Noch deutlicher zeigen sich die Risse im Gefüge der deutschen Wirtschaft beim Blick auf den Außenhandel. Zwar bleibt der Handelsbilanzüberschuss beachtlich – 14,7 Milliarden Euro im Juli –, doch die Dynamik ist erkennbar rückläufig. Im Monatsvergleich gingen die Exporte um 0,6 Prozent zurück, die Importe nur leicht um 0,1 Prozent. Im Jahresvergleich fällt auf: Während die Ausfuhren um 1,4 Prozent zulegen, steigen die Einfuhren um 4,3 Prozent. Deutschland importiert also stärker, als es exportiert – ein Indikator, dass die Binnenwirtschaft relativ robuster ist als die Exportmärkte.
Besonders alarmierend ist die Entwicklung mit den USA, dem größten Einzelmarkt außerhalb Europas. Bereits den vierten Monat in Folge sinken die Exporte dorthin, zuletzt um fast acht Prozent im Monatsvergleich und über 14 Prozent im Jahresvergleich. Auch die Volksrepublik China verzeichnet deutliche Rückgänge, ebenso das Vereinigte Königreich. Hier deutet sich ein strukturelles Problem an: Die drei großen außereuropäischen Märkte, auf die Deutschland traditionell setzt, verlieren gleichzeitig an Gewicht. Gründe liegen in geopolitischen Spannungen, wachsendem Protektionismus und im verschobenen Nachfrageprofil dieser Volkswirtschaften.
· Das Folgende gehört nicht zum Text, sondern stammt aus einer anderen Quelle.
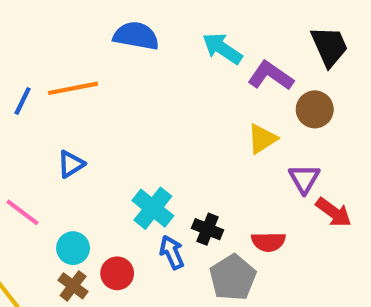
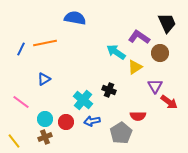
cyan arrow: (222, 48) -> (116, 52), moved
black cross: (208, 229) -> (109, 90), moved
blue arrow: (172, 252) -> (92, 121), turned -77
red circle: (117, 273) -> (66, 122), moved
brown cross: (73, 286) -> (45, 137), turned 32

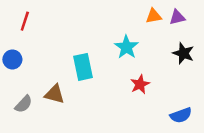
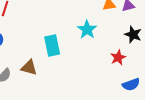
red star: (140, 84) -> (118, 58), moved

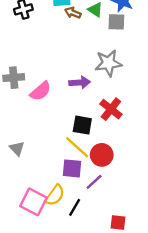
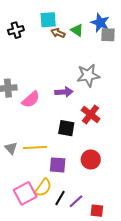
gray square: (116, 22) -> (108, 35), moved
yellow line: (77, 147) -> (35, 148), moved, turned -45
red circle: (102, 155) -> (91, 159), moved
purple line: (94, 182) -> (76, 201), moved
pink square: (34, 202) -> (25, 193), turned 35

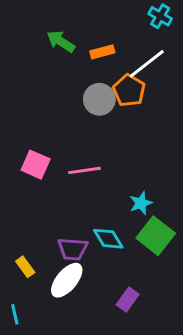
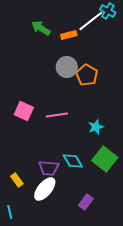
white line: (147, 64) -> (91, 21), moved
orange pentagon: (129, 90) -> (87, 75), moved
cyan star: (141, 203) -> (96, 127), moved

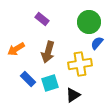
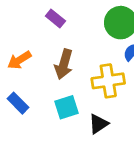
blue rectangle: (28, 79) -> (18, 103), moved

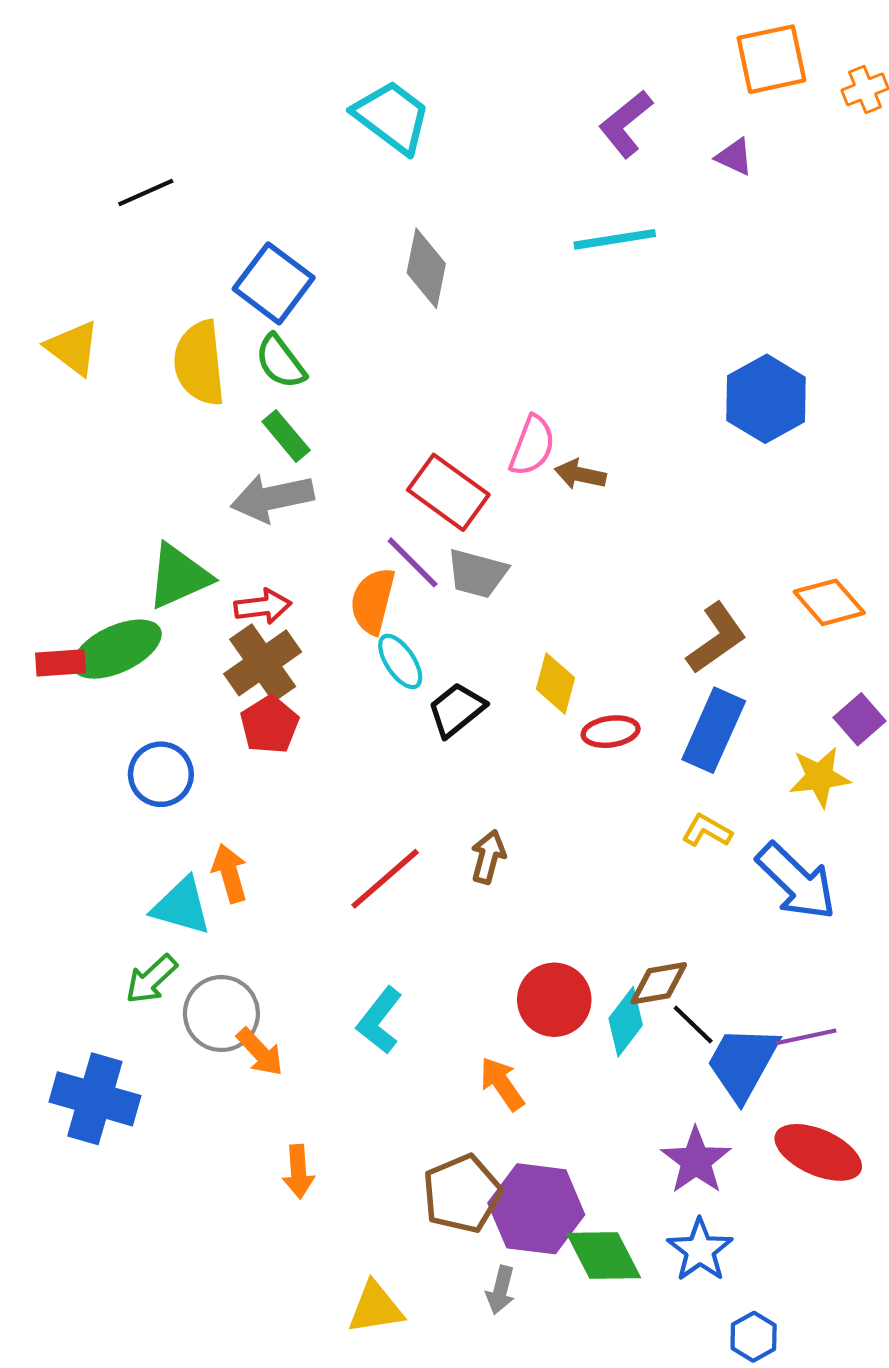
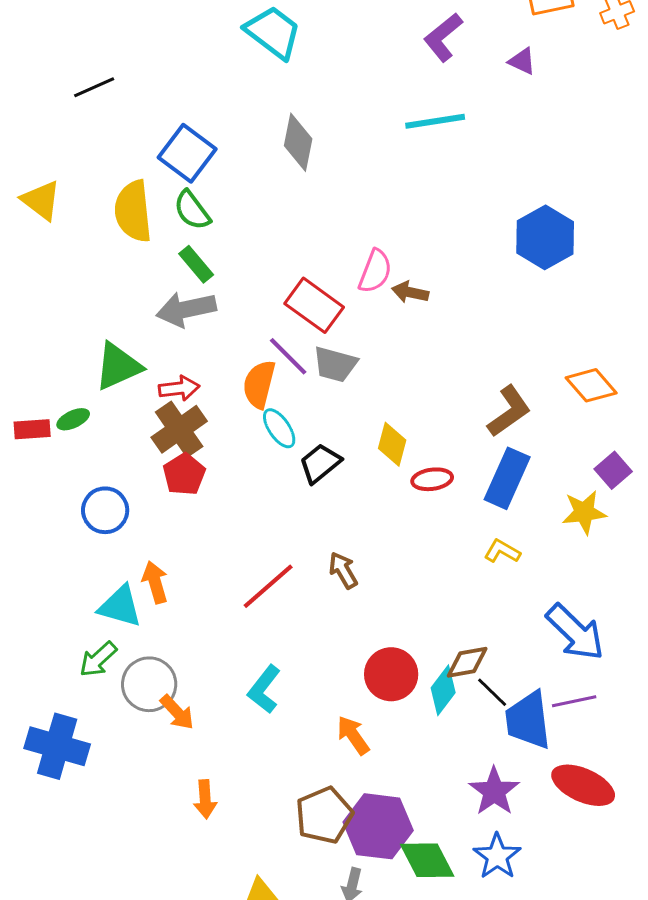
green ellipse: (117, 649) -> (73, 419), size x0.5
brown arrow: (488, 857) -> (343, 570), turned -45
blue arrow: (796, 882) -> (575, 632), moved
blue trapezoid: (743, 1063) -> (528, 720), turned -36

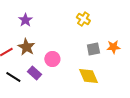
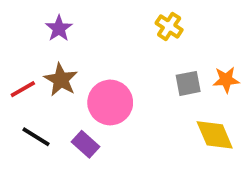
pink circle: (52, 59) -> (110, 102), size x1.5
purple rectangle: (34, 73) -> (85, 144), moved
yellow diamond: (88, 76) -> (215, 135), moved

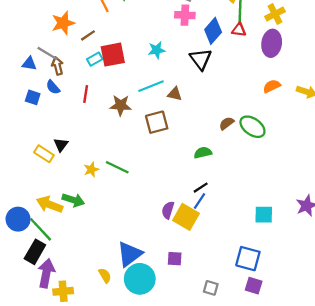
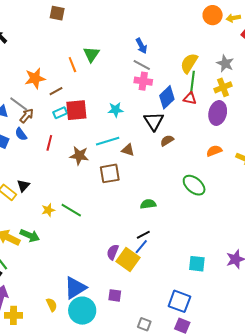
brown arrow: (57, 66) -> (27, 116), turned 49
brown semicircle: (227, 123) -> (167, 141), moved

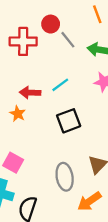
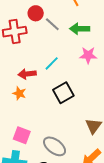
gray ellipse: (65, 177) -> (55, 146), moved, turned -35

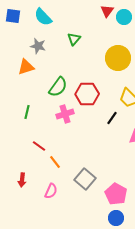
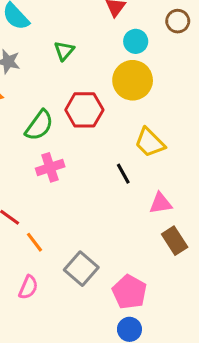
cyan circle: (124, 17) -> (136, 41), moved
red hexagon: (87, 94) -> (84, 110), moved
black line: (112, 118) -> (123, 174), turned -64

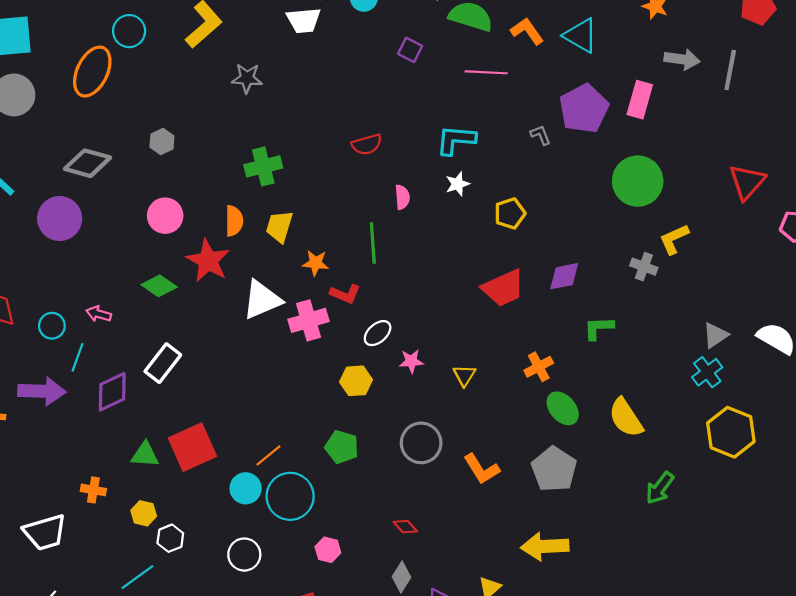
Gleichzeitig stabilisiert die Europäische Union die deutsche Exportbilanz. Sowohl in die Eurozone als auch in die übrigen EU-Staaten stiegen die Ausfuhren im Juli um jeweils 2,5 Prozent. Der Binnenmarkt bleibt damit der wichtigste Anker deutscher Exportstärke. Doch einseitige Abhängigkeit birgt auch hier Risiken, zumal viele EU-Staaten selbst mit Wachstumsproblemen kämpfen.
Für die wirtschaftspolitische Bewertung ergibt sich damit ein doppeltes Bild: Die deutsche Industrie beweist Resilienz und Innovationskraft in jenen Sektoren, die nicht unmittelbar von Energiekosten abhängig sind. Diese Stärke darf nicht kleingeredet werden, denn sie signalisiert, dass die industrielle Basis trotz widriger Umstände intakt ist. Zugleich aber wird der Außenhandel zunehmend zur Achillesferse. Der Rückzug der Exporte aus den wichtigsten Drittstaaten ist mehr als eine temporäre Delle; er deutet auf eine strategische Neuordnung der globalen Handelsströme hin, in der Deutschland seine Position neu behaupten muss.
Die Konsequenz für die Wirtschaftspolitik ist klar: Sie muss zweigleisig fahren. Einerseits gilt es, die internationale Wettbewerbsfähigkeit energieintensiver Branchen durch eine verlässliche Energie- und Standortpolitik zu stabilisieren. Andererseits muss Deutschland seine Exportstrukturen diversifizieren, um weniger abhängig von einzelnen Märkten und geopolitischen Konjunkturen zu sein. Nur so kann der Spagat zwischen innerer Stärke und äußerem Gegenwind gelingen.